> Task brief: When you reach the line with "left shoulder: (1295, 1213)" in the records below, begin transcribing exactly and continue up to and including the line with "left shoulder: (289, 204)", leaving out every picture.

· · ·

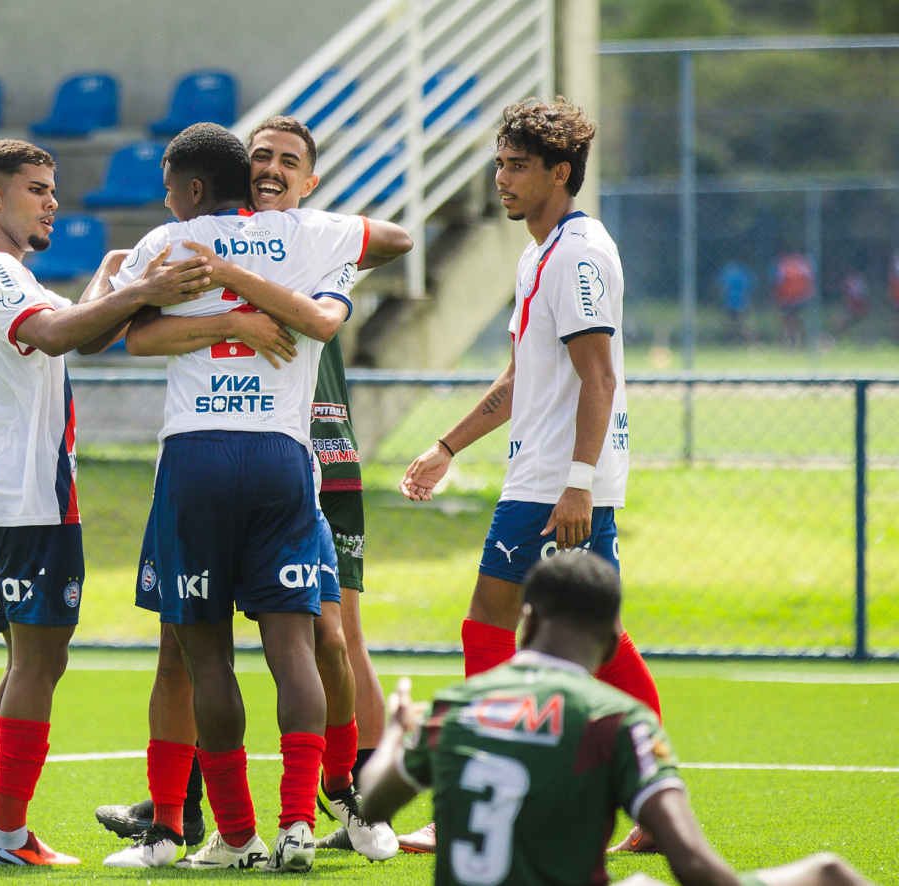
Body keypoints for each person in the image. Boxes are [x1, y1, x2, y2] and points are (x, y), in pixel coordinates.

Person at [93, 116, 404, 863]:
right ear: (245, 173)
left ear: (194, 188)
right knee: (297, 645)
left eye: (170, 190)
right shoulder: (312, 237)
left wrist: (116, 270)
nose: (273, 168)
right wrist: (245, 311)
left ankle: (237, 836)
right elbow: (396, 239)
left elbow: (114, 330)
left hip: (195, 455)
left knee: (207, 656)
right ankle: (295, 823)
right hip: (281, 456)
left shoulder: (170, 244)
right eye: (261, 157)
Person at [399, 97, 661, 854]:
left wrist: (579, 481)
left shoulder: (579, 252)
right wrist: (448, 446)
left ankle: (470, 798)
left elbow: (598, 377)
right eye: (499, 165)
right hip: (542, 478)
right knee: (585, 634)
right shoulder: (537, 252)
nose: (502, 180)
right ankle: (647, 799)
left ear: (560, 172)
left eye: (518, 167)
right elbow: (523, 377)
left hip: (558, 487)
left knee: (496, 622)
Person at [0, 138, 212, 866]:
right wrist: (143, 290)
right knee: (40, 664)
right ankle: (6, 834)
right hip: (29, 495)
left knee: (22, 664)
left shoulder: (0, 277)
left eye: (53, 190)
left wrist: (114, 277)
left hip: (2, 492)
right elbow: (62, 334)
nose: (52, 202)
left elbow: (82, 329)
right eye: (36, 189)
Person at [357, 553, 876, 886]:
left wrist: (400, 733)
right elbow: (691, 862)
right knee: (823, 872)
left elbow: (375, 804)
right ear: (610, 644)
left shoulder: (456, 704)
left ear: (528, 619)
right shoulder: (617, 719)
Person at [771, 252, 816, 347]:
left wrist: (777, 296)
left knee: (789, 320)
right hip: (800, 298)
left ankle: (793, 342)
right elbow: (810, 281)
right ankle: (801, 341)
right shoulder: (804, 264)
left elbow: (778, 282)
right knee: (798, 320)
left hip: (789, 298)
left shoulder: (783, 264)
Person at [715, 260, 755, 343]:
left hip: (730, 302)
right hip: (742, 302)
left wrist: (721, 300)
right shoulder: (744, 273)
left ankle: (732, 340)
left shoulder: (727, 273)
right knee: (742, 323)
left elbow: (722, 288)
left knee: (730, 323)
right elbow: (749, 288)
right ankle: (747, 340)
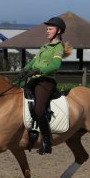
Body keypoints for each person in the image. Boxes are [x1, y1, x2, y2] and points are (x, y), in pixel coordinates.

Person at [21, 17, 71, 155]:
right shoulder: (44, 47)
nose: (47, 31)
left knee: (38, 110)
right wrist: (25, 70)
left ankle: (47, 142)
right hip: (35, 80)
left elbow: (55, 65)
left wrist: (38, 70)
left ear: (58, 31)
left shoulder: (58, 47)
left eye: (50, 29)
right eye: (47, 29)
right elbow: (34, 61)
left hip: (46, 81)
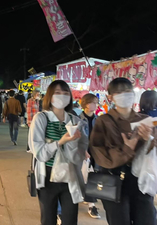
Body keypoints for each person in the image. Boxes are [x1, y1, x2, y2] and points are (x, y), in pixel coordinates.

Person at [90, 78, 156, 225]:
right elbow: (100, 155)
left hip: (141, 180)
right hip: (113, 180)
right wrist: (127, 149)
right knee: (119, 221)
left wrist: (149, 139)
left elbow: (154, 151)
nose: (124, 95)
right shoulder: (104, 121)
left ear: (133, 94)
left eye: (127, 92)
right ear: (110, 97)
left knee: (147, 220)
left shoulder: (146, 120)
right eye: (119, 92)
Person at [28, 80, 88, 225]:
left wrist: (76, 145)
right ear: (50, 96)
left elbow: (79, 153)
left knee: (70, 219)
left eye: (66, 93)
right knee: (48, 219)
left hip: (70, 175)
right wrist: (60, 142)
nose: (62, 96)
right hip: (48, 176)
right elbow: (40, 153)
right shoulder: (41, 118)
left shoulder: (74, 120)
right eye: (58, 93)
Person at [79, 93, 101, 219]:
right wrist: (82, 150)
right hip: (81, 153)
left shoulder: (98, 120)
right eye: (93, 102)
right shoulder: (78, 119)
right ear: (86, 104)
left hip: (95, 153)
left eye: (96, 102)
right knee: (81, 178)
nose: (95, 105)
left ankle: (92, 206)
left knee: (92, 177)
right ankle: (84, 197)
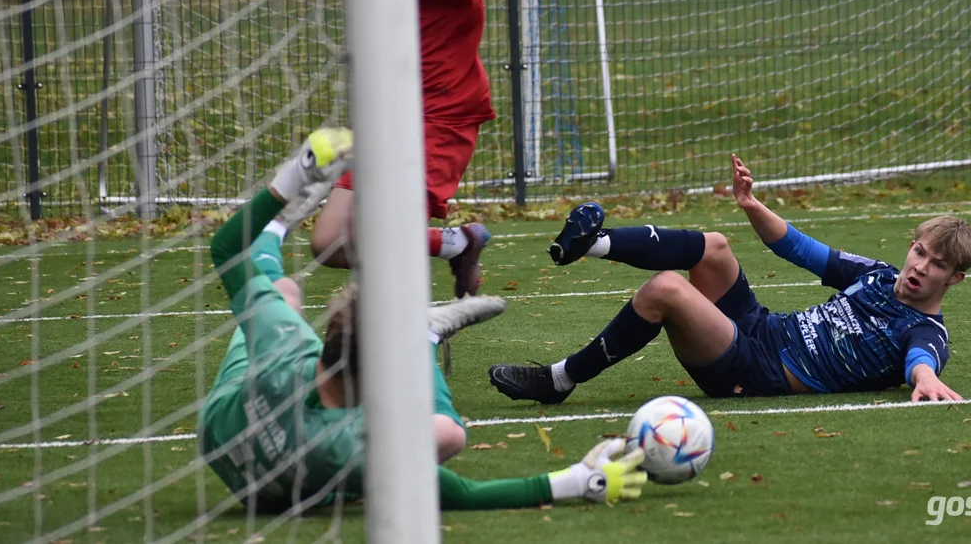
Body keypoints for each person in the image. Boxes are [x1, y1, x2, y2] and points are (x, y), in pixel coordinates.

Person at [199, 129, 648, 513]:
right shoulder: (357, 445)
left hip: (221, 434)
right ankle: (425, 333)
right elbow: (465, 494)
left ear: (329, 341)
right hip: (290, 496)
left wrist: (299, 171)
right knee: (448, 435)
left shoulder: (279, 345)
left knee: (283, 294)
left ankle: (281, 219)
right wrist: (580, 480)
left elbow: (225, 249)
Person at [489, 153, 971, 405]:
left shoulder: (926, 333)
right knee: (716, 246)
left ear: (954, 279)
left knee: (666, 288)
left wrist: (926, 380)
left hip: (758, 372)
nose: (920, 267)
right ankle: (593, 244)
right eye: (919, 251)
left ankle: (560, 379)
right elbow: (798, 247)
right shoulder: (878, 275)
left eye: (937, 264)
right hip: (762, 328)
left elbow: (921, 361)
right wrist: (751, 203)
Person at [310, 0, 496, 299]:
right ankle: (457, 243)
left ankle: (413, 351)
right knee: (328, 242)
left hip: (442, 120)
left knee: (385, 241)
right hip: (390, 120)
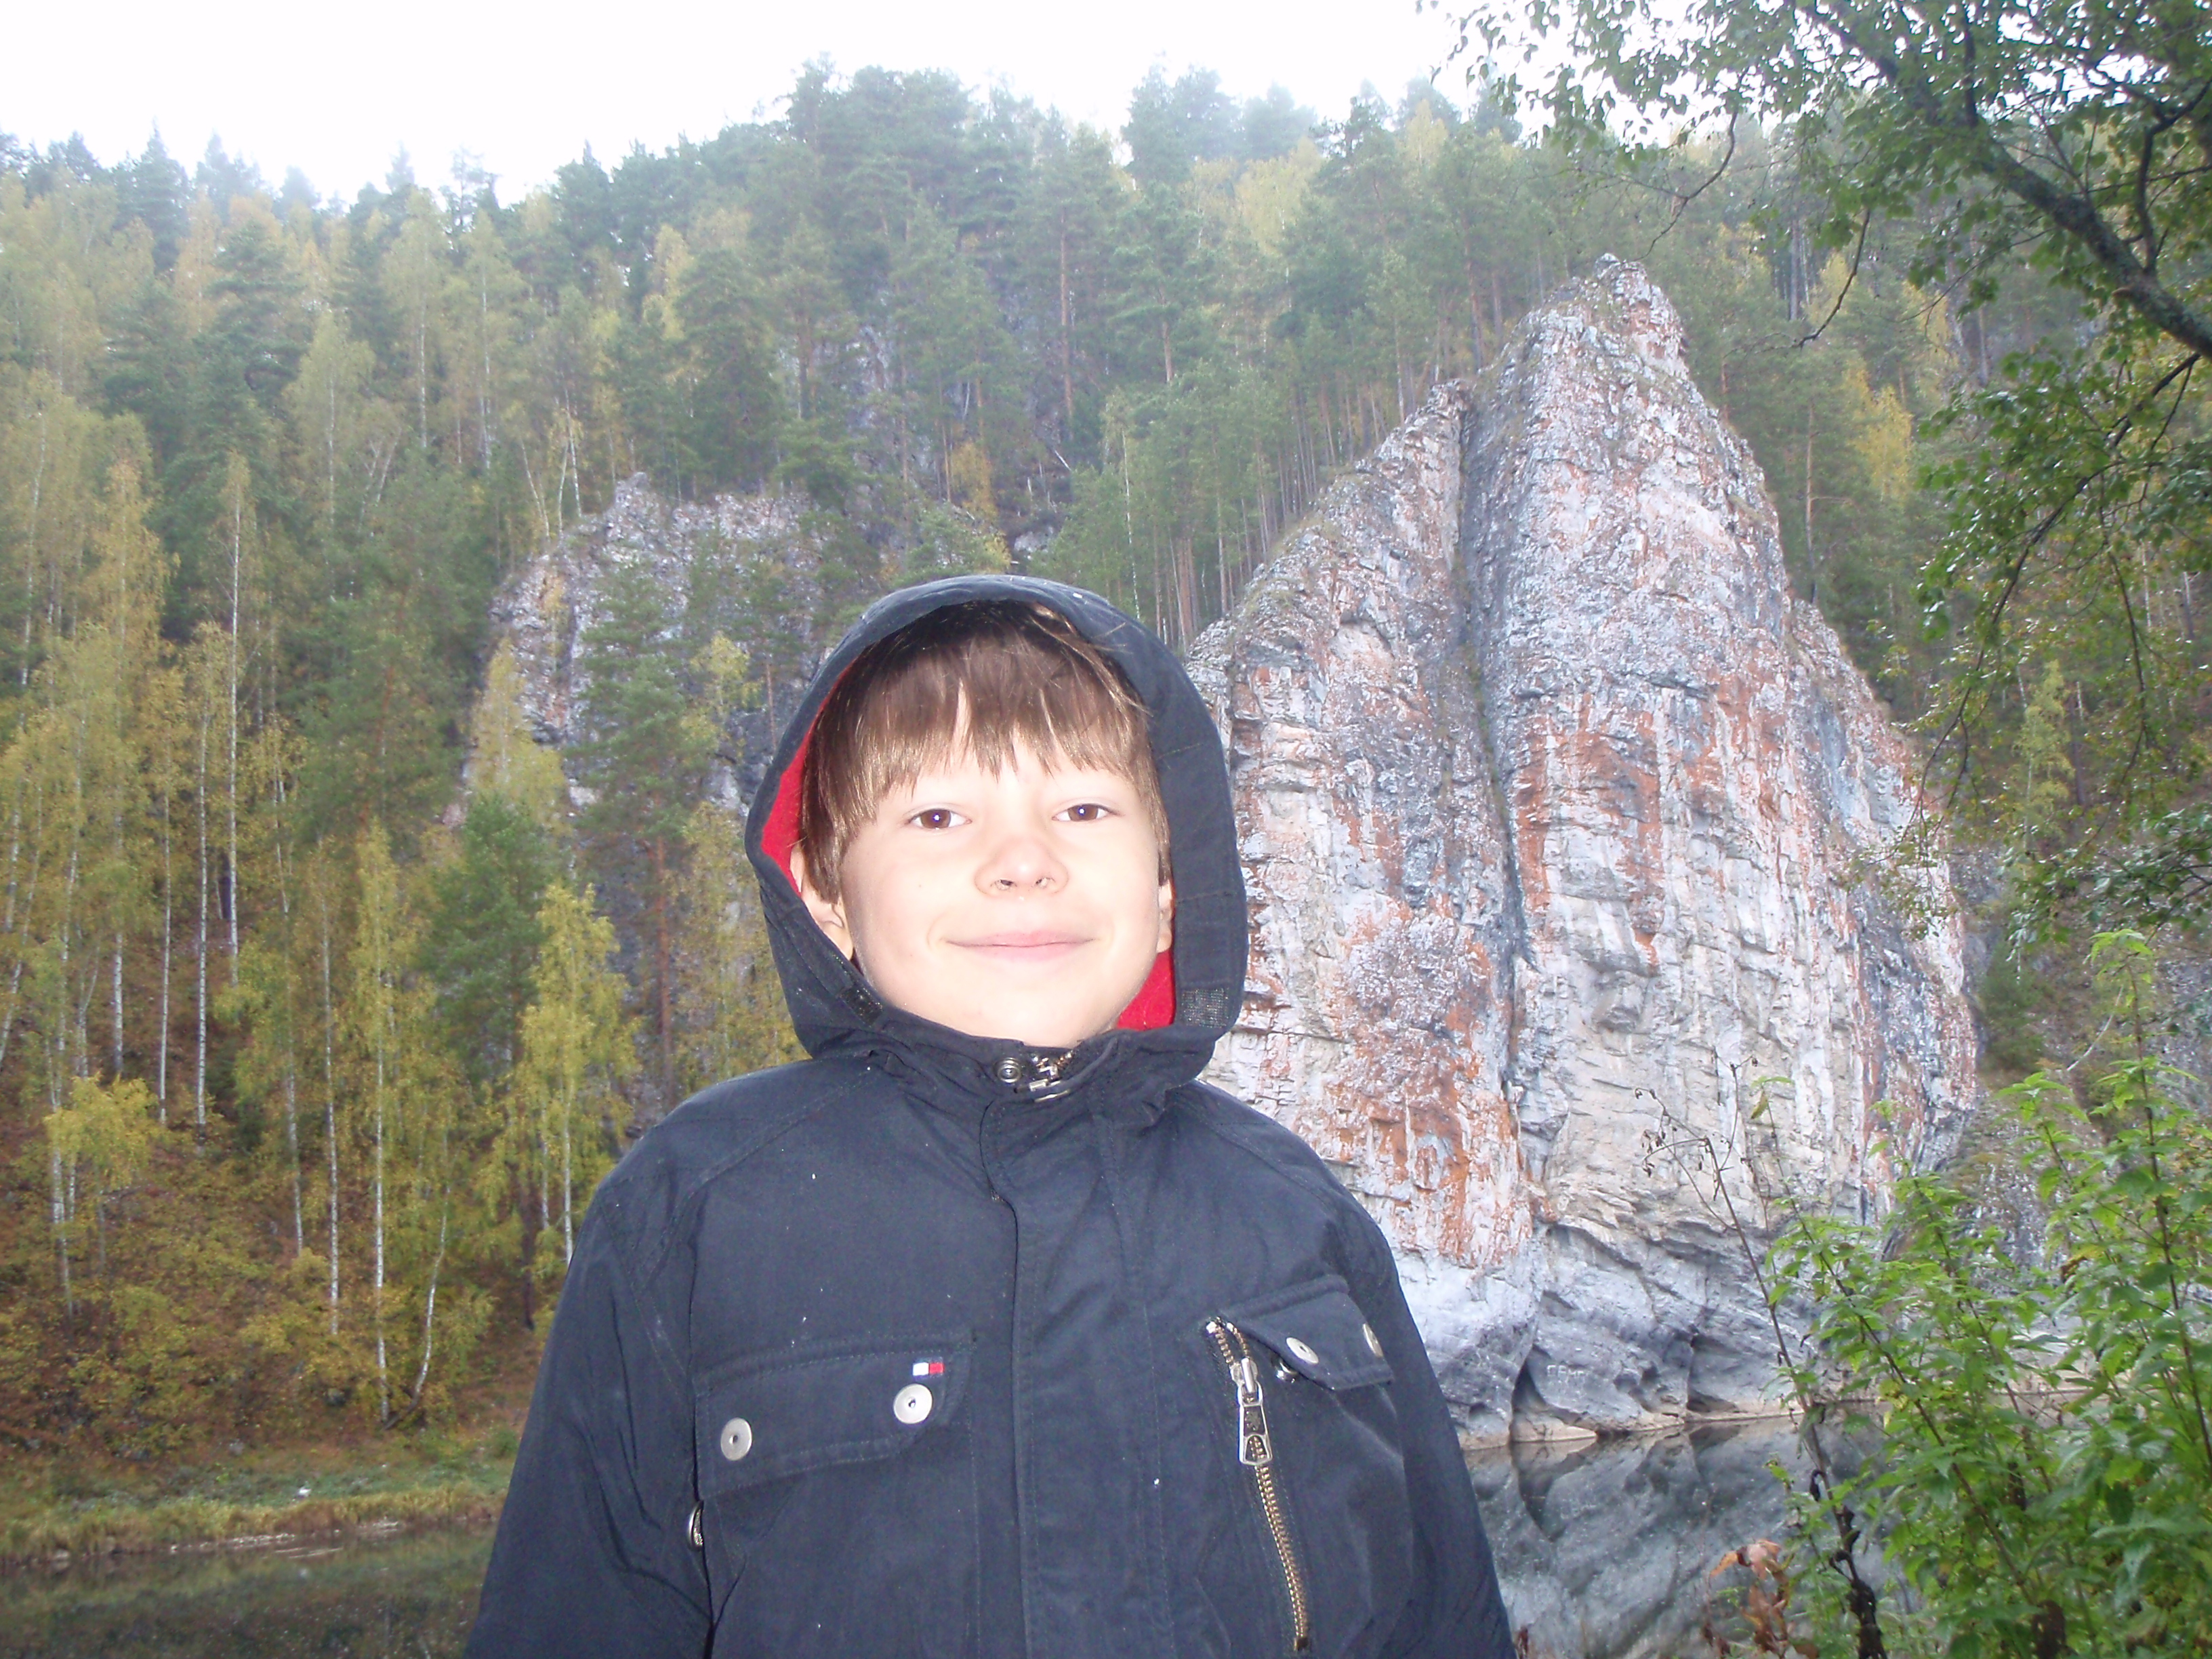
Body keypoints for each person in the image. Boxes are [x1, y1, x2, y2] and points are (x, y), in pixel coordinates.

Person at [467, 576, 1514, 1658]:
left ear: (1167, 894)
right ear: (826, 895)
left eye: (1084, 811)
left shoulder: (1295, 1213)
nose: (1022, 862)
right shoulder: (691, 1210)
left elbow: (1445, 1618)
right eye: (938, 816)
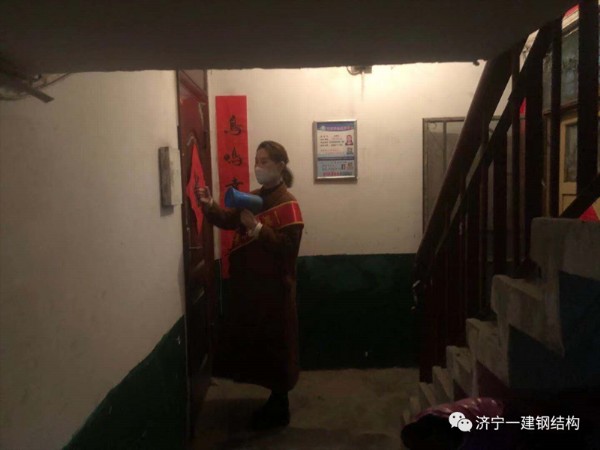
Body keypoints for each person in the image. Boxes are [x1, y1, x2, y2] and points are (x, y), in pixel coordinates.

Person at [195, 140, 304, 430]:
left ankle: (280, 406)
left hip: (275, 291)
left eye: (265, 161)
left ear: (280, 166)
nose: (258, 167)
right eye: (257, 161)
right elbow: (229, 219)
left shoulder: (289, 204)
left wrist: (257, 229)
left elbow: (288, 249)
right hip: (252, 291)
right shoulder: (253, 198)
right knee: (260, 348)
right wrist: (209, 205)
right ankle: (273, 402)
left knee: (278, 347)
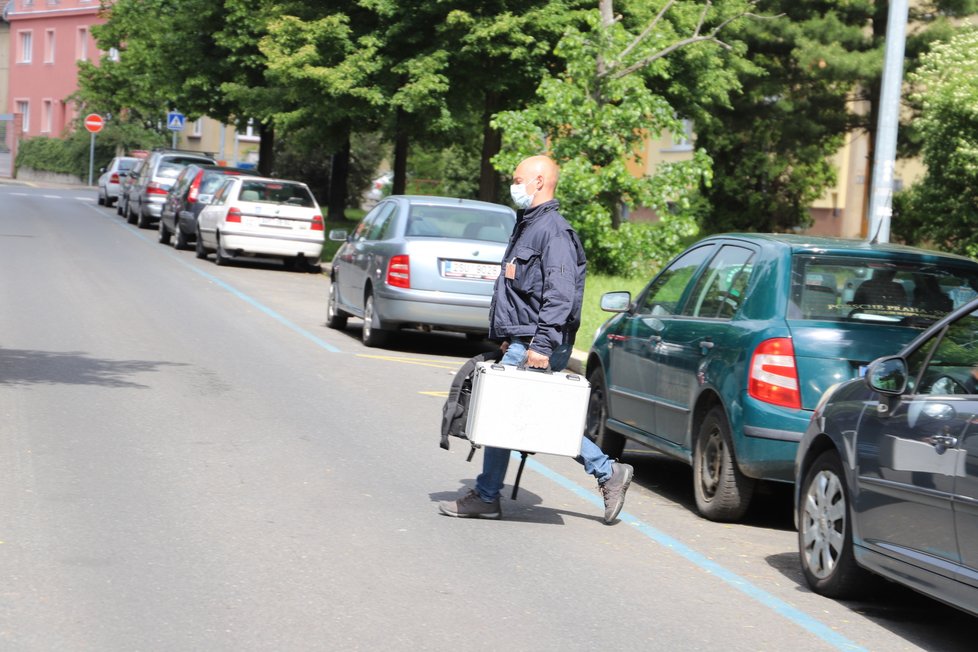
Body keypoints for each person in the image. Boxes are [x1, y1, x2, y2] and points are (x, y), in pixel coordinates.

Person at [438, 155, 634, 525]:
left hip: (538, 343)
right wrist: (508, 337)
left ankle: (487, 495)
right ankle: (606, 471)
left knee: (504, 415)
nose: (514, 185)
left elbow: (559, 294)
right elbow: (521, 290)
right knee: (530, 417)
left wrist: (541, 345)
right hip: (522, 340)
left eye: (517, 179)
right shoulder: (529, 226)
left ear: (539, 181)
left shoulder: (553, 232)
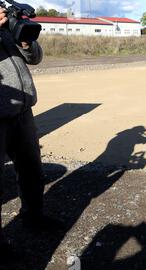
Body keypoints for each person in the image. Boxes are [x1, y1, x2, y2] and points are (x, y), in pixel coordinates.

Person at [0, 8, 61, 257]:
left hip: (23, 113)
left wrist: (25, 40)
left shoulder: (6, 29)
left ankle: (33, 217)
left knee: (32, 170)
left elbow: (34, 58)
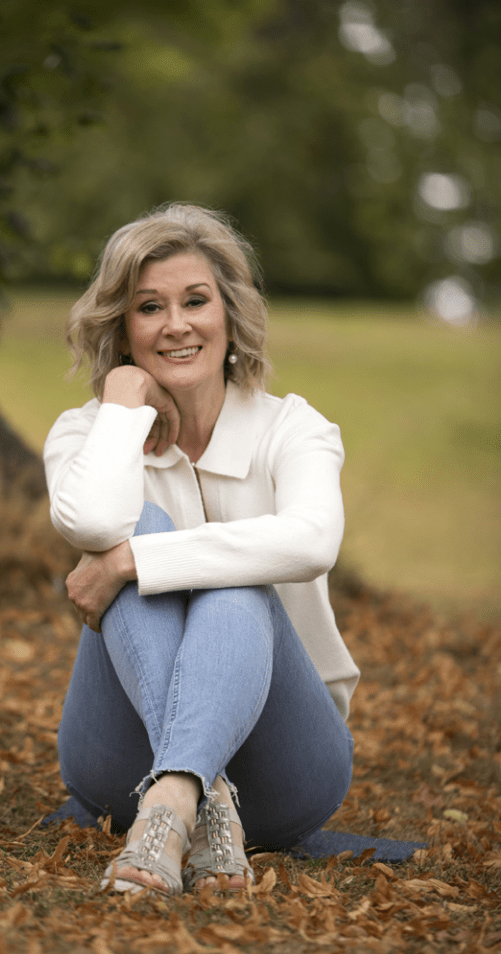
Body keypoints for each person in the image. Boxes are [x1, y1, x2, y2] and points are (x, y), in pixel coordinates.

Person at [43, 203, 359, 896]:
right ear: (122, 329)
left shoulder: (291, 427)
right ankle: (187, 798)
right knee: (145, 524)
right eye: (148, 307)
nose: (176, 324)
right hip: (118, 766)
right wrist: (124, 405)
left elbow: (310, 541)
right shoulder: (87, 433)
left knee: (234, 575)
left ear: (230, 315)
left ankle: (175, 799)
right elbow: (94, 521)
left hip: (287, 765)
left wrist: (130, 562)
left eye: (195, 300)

· · ·

> Task result:
left shoulder: (1295, 1213)
nose: (1022, 862)
right shoulder: (691, 1210)
left elbow: (1445, 1618)
right eye: (938, 816)
Body keypoints for each person in the image. Boxes are [x1, y1, x2, y2] and points are (x, y), in pixel coordinates.

Person at [195, 140, 304, 430]:
left ankle: (280, 406)
left hip: (275, 291)
left eye: (265, 161)
left ear: (280, 166)
nose: (258, 167)
right eye: (257, 161)
right elbow: (229, 219)
left shoulder: (289, 204)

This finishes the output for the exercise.